- [DATASET CONTENT]:
---------------

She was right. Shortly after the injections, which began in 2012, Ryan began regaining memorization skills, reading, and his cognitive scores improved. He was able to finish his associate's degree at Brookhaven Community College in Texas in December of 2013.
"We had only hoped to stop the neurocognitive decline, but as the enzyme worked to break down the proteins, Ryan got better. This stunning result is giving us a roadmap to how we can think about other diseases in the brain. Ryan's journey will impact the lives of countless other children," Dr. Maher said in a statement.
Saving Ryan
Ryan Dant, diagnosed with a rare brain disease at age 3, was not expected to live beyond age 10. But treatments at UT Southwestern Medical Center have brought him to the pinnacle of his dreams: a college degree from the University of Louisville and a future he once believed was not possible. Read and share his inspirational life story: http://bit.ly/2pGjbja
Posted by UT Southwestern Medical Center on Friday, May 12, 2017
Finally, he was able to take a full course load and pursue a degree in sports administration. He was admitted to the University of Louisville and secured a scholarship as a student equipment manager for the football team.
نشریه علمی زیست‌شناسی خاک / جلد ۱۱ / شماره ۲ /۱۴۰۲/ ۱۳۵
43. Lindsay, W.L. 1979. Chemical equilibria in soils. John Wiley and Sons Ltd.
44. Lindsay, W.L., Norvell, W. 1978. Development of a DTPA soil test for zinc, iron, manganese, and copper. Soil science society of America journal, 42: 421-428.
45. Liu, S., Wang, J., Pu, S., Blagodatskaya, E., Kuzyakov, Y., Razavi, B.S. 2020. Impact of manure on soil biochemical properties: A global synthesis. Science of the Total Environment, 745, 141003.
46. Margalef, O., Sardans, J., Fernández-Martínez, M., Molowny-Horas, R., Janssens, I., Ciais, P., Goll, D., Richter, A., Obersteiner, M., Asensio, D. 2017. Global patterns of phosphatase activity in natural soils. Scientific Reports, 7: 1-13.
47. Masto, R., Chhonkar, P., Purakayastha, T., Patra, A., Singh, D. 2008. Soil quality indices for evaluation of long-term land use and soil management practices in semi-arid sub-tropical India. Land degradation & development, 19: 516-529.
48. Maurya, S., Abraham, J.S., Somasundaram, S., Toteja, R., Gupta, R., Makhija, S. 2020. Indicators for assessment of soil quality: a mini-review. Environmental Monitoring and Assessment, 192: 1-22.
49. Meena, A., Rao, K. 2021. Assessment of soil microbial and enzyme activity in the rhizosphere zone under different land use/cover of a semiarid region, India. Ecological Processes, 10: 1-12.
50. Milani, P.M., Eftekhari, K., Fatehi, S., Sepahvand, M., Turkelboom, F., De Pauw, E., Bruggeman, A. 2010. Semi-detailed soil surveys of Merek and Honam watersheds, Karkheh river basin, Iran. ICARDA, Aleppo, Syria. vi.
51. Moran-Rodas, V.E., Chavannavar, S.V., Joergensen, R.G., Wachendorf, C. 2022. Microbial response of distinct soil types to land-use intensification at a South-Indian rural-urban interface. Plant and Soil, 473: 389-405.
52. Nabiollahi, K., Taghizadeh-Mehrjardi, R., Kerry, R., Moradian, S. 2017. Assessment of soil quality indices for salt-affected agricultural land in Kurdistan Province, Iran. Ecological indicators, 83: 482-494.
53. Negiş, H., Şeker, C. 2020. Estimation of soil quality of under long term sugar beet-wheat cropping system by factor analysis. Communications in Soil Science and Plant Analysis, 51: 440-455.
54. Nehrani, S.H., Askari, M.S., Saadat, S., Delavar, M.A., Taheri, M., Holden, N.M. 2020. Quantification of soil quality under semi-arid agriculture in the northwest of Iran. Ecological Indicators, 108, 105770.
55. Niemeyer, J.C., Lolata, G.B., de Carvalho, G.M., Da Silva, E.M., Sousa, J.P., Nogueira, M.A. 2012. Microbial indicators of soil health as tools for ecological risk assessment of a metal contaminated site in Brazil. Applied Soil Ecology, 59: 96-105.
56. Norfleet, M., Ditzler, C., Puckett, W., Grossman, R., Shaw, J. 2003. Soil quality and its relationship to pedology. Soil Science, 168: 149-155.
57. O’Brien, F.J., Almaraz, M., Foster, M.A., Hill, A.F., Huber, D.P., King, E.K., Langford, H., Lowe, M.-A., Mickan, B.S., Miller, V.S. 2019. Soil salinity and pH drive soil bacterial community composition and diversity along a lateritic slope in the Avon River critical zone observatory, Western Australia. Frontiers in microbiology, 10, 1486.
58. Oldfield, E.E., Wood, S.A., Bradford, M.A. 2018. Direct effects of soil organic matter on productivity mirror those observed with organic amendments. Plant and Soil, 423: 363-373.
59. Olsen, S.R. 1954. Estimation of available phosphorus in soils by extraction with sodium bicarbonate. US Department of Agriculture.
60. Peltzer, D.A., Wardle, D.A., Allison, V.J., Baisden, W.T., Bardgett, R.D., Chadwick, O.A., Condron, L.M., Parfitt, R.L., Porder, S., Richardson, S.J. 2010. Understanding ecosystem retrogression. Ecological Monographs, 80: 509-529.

---------------

- [WORK TO BE COMPLETED]:
Restate word for word the entries above from the line with "Reports, 7: 1-13." through the line with "Indicators, 108, 105770.", inclusive, leaving out everything else.

- [SOLUTION FOR THIS PROBLEM]:
46. Margalef, O., Sardans, J., Fernández-Martínez, M., Molowny-Horas, R., Janssens, I., Ciais, P., Goll, D., Richter, A., Obersteiner, M., Asensio, D. 2017. Global patterns of phosphatase activity in natural soils. Scientific Reports, 7: 1-13.
47. Masto, R., Chhonkar, P., Purakayastha, T., Patra, A., Singh, D. 2008. Soil quality indices for evaluation of long-term land use and soil management practices in semi-arid sub-tropical India. Land degradation & development, 19: 516-529.
48. Maurya, S., Abraham, J.S., Somasundaram, S., Toteja, R., Gupta, R., Makhija, S. 2020. Indicators for assessment of soil quality: a mini-review. Environmental Monitoring and Assessment, 192: 1-22.
49. Meena, A., Rao, K. 2021. Assessment of soil microbial and enzyme activity in the rhizosphere zone under different land use/cover of a semiarid region, India. Ecological Processes, 10: 1-12.
50. Milani, P.M., Eftekhari, K., Fatehi, S., Sepahvand, M., Turkelboom, F., De Pauw, E., Bruggeman, A. 2010. Semi-detailed soil surveys of Merek and Honam watersheds, Karkheh river basin, Iran. ICARDA, Aleppo, Syria. vi.
51. Moran-Rodas, V.E., Chavannavar, S.V., Joergensen, R.G., Wachendorf, C. 2022. Microbial response of distinct soil types to land-use intensification at a South-Indian rural-urban interface. Plant and Soil, 473: 389-405.
52. Nabiollahi, K., Taghizadeh-Mehrjardi, R., Kerry, R., Moradian, S. 2017. Assessment of soil quality indices for salt-affected agricultural land in Kurdistan Province, Iran. Ecological indicators, 83: 482-494.
53. Negiş, H., Şeker, C. 2020. Estimation of soil quality of under long term sugar beet-wheat cropping system by factor analysis. Communications in Soil Science and Plant Analysis, 51: 440-455.
54. Nehrani, S.H., Askari, M.S., Saadat, S., Delavar, M.A., Taheri, M., Holden, N.M. 2020. Quantification of soil quality under semi-arid agriculture in the northwest of Iran. Ecological Indicators, 108, 105770.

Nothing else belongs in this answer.